───── MATERIAL ─────

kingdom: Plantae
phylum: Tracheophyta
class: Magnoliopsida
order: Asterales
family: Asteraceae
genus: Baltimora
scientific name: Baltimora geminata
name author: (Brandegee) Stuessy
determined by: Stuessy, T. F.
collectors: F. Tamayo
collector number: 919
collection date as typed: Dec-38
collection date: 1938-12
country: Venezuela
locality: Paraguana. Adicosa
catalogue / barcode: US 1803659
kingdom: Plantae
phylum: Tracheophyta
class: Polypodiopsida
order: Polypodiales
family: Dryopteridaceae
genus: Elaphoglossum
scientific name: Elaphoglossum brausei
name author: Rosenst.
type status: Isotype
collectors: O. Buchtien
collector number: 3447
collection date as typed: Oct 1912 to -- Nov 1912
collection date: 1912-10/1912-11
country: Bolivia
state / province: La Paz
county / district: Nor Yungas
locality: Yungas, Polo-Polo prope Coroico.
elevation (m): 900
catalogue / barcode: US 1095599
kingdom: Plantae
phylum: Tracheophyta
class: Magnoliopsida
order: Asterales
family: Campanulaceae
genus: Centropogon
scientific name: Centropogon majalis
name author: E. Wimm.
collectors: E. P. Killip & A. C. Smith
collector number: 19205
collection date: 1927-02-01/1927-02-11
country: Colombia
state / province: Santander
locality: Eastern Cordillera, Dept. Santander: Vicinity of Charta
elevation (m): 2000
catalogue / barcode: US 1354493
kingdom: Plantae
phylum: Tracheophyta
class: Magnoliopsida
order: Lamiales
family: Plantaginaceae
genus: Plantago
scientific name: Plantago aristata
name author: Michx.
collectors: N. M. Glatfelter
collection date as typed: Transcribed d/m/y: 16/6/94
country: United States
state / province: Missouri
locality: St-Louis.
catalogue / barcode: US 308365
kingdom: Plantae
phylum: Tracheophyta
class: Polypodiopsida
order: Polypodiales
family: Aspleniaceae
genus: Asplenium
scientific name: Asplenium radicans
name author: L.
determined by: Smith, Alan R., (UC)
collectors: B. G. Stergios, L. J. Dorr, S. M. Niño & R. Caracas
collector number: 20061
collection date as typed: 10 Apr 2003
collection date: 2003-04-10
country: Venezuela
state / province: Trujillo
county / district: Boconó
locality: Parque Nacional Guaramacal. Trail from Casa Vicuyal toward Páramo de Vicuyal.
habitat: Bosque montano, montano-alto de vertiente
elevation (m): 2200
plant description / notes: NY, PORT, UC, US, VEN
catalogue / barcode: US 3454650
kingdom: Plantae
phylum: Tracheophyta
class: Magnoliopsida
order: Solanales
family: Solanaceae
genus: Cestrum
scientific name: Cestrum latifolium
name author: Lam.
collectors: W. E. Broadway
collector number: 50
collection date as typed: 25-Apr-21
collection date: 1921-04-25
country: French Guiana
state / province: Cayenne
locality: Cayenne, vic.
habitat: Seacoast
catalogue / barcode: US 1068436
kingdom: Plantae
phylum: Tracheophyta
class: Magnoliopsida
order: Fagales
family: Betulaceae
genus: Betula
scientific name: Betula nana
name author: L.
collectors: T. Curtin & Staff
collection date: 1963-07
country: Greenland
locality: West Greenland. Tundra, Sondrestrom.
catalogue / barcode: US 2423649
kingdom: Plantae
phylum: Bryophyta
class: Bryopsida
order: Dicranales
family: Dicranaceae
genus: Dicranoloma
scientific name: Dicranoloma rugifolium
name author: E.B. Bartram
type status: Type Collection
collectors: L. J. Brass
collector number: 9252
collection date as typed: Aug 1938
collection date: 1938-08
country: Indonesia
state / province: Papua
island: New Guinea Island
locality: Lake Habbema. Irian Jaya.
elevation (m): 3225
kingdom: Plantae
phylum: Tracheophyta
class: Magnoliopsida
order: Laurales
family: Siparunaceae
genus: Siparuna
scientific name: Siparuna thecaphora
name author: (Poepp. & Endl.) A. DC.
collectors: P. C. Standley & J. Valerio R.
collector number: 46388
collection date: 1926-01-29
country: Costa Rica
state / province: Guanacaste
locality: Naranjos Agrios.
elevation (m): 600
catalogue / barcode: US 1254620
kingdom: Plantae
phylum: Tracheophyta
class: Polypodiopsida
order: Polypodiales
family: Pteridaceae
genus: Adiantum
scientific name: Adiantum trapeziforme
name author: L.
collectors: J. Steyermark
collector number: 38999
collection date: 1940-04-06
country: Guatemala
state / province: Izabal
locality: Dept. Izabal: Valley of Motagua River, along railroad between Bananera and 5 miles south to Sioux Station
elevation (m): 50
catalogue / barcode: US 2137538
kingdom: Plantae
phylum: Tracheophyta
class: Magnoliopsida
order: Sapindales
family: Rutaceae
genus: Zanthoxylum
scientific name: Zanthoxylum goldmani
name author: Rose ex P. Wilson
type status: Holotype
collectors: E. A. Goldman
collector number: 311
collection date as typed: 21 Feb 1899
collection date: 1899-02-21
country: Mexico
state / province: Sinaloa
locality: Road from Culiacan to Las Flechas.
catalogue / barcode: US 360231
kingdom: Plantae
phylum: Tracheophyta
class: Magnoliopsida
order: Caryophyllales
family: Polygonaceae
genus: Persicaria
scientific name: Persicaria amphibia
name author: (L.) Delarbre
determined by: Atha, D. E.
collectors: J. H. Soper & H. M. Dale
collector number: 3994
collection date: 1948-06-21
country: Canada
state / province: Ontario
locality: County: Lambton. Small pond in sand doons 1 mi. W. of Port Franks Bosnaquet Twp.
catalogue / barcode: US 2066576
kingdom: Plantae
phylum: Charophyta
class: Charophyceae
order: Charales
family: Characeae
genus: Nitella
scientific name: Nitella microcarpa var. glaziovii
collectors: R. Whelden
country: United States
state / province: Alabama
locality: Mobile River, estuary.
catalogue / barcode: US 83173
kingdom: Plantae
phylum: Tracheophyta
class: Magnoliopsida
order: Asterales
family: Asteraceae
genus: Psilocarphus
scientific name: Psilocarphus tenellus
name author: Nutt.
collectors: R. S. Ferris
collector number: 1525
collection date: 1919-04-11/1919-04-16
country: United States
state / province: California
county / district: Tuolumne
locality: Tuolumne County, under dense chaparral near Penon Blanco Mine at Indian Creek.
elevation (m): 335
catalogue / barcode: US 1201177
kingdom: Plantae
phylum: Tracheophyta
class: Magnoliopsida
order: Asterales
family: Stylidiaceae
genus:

─────

* DIRECTIVE *
Copy out the items above word for word, from the first line of the items through the line that contains "collectors: E. P. Killip & A. C. Smith", including that line.

* SOLUTION TO THIS TASK *
kingdom: Plantae
phylum: Tracheophyta
class: Magnoliopsida
order: Asterales
family: Asteraceae
genus: Baltimora
scientific name: Baltimora geminata
name author: (Brandegee) Stuessy
determined by: Stuessy, T. F.
collectors: F. Tamayo
collector number: 919
collection date as typed: Dec-38
collection date: 1938-12
country: Venezuela
locality: Paraguana. Adicosa
catalogue / barcode: US 1803659
kingdom: Plantae
phylum: Tracheophyta
class: Polypodiopsida
order: Polypodiales
family: Dryopteridaceae
genus: Elaphoglossum
scientific name: Elaphoglossum brausei
name author: Rosenst.
type status: Isotype
collectors: O. Buchtien
collector number: 3447
collection date as typed: Oct 1912 to -- Nov 1912
collection date: 1912-10/1912-11
country: Bolivia
state / province: La Paz
county / district: Nor Yungas
locality: Yungas, Polo-Polo prope Coroico.
elevation (m): 900
catalogue / barcode: US 1095599
kingdom: Plantae
phylum: Tracheophyta
class: Magnoliopsida
order: Asterales
family: Campanulaceae
genus: Centropogon
scientific name: Centropogon majalis
name author: E. Wimm.
collectors: E. P. Killip & A. C. Smith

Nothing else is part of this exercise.